## Data below

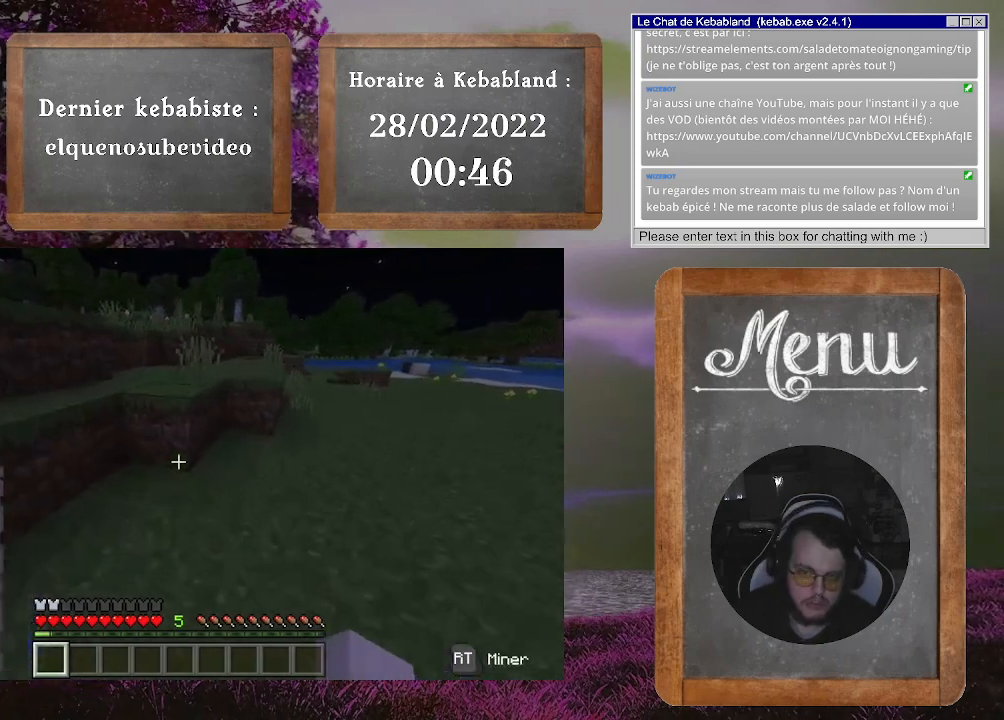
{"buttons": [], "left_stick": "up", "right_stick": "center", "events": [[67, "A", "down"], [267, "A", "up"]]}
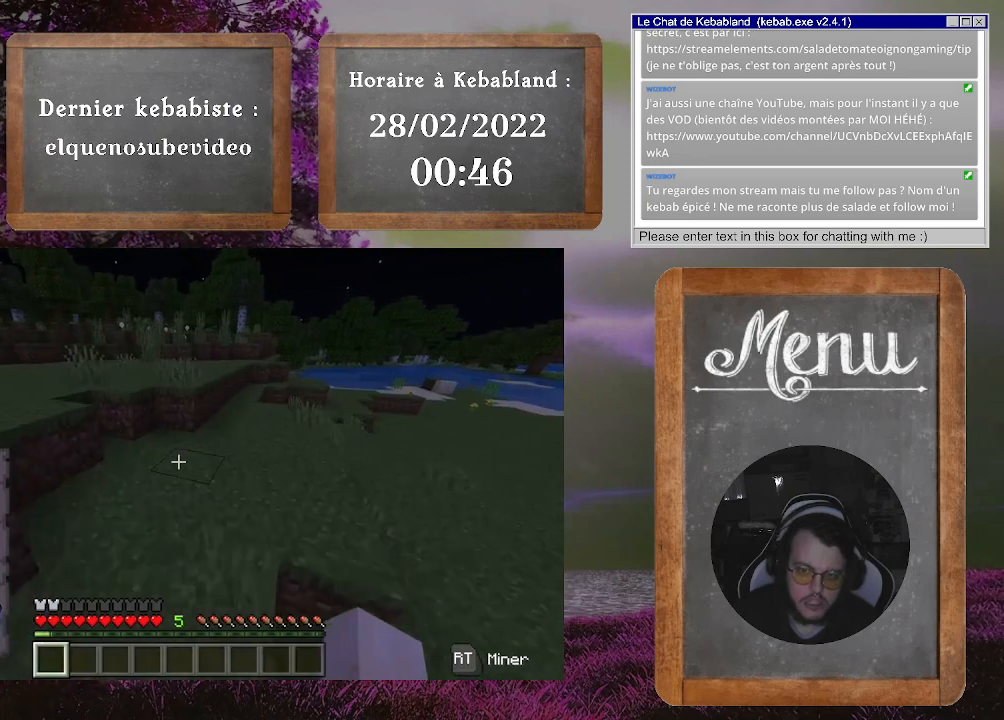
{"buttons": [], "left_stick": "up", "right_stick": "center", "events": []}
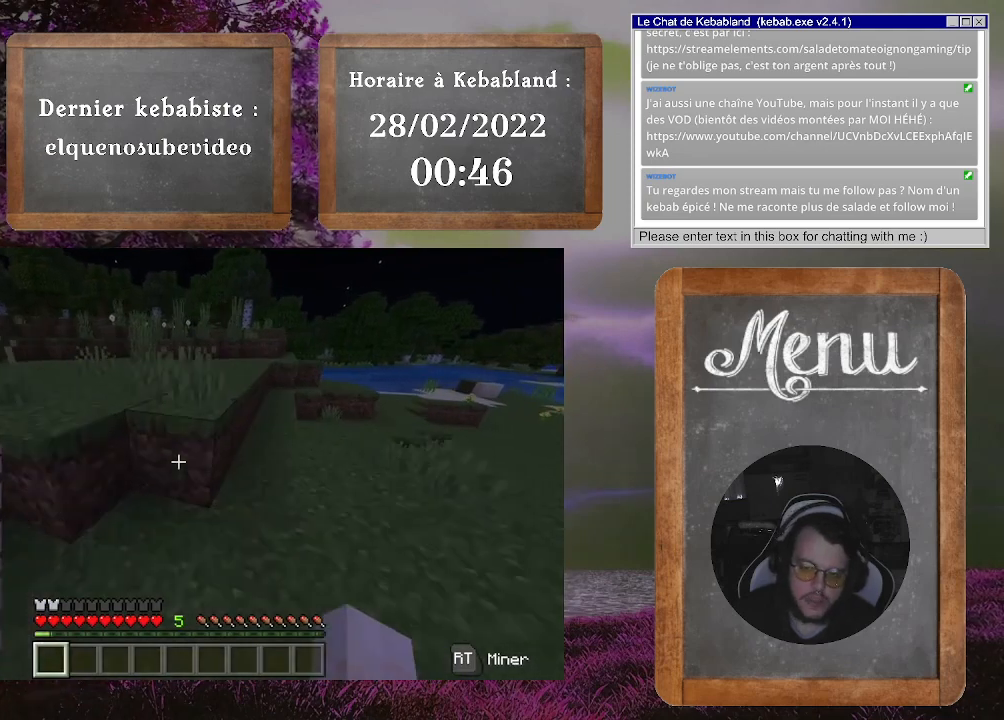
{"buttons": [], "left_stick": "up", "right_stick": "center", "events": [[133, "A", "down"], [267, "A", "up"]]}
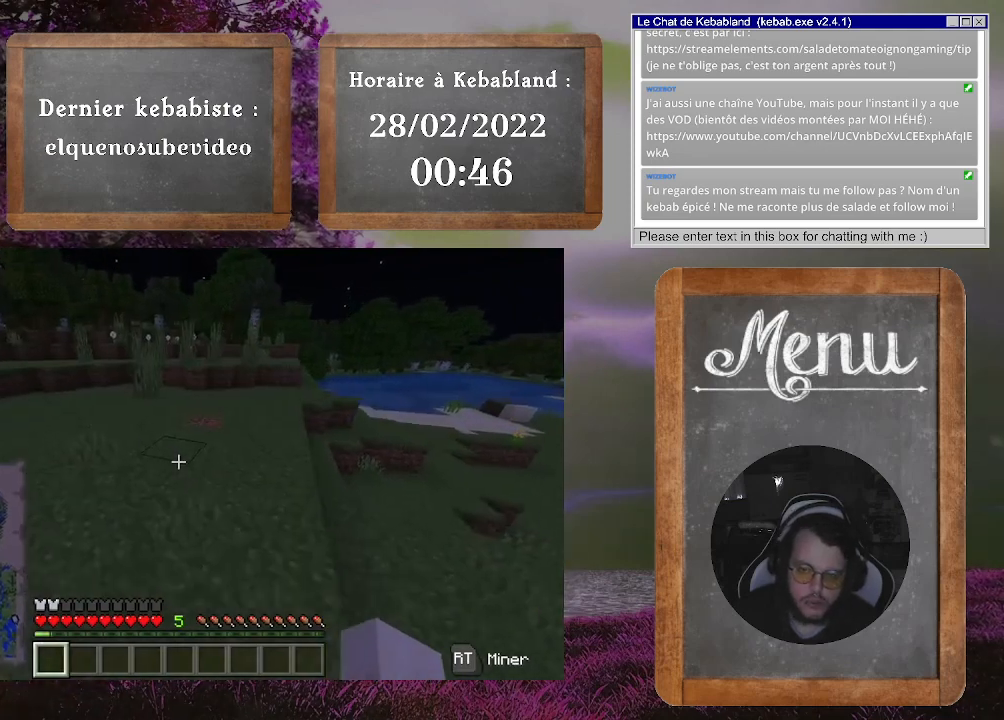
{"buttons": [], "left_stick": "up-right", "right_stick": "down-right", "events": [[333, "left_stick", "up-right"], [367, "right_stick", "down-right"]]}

## Problem to work on
In the listing above, how many lines include the string "down"? Say only the number.

## Your solution
3